VIENNA (Reuters) - Ukrainian tycoon Dmytro Firtash denies allegations behind his home country's move to impose sanctions on him for selling titanium products that Kyiv believes end up being used by Russian military enterprises, one of his lawyers said on Monday.
The National Security and Defense Council of Ukraine, which coordinates security policy, announced the decision on Friday, adding that the specifics would be announced separately in a presidential decree. President Volodymyr Zelenskiy has promised action to reduce oligarchs' influence on Ukraine.

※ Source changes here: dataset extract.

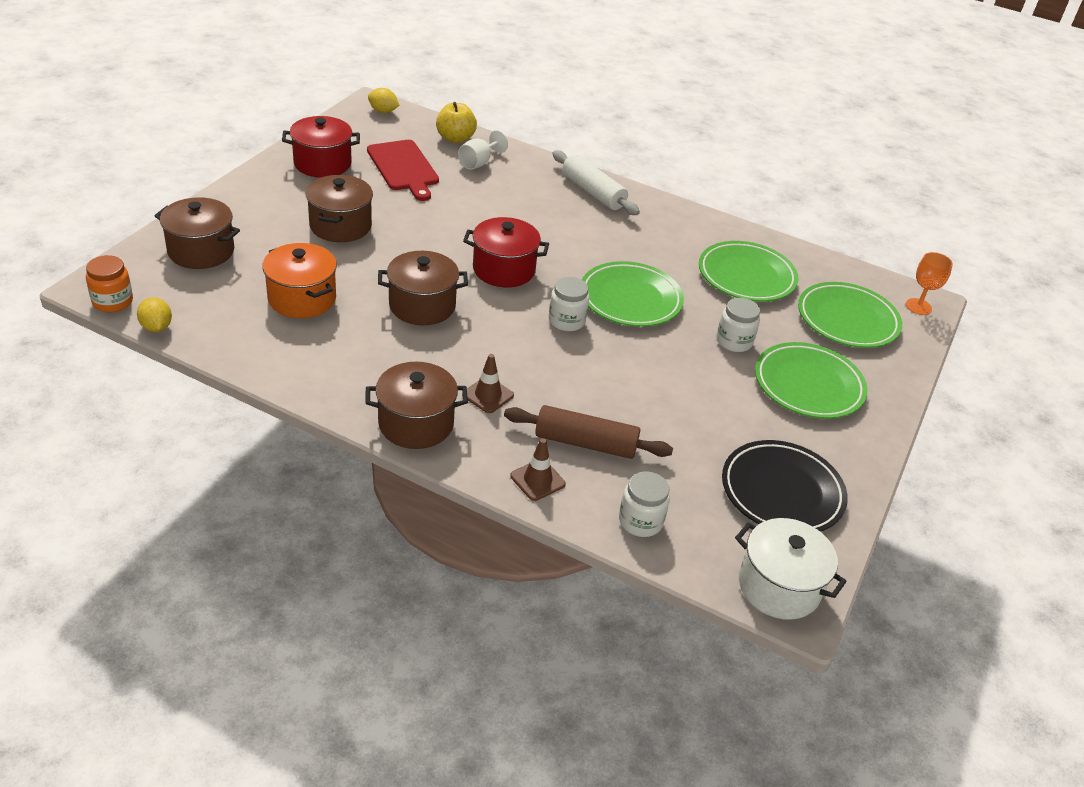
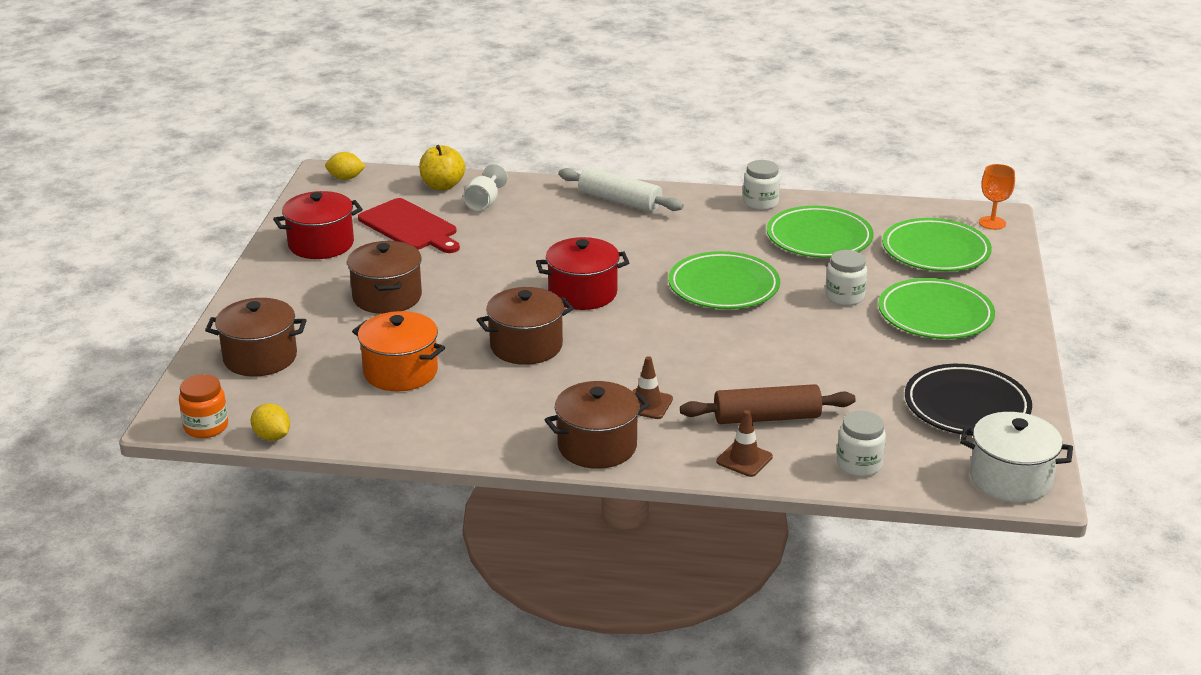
camera: 15 degrees left, 10 degrees down
(566, 321) = (676, 322): white jar -> white jar (760, 203)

"Mr Firtash has not been given advance notice nor has he had the opportunity to challenge the allegations before the Security Council," U.S. attorney Lanny Davis said in a statement.
"Since he has not been served with the decision of the Security Council, we will refrain from commenting, except to state that Mr Firtash categorically denies the allegations, which he says are wrong."
Firtash rose to become a wealthy and influential businessman in Ukraine. He has been indicted in the United States on bribery and racketeering charges. He denies wrongdoing and has fought extradition from Vienna.
Relations between Ukraine and Russia collapsed after Russia's annexation of the Crimea peninsula in 2014 and support for separatist forces in the eastern Donbass region in a conflict that Kyiv says has killed 14,000 people.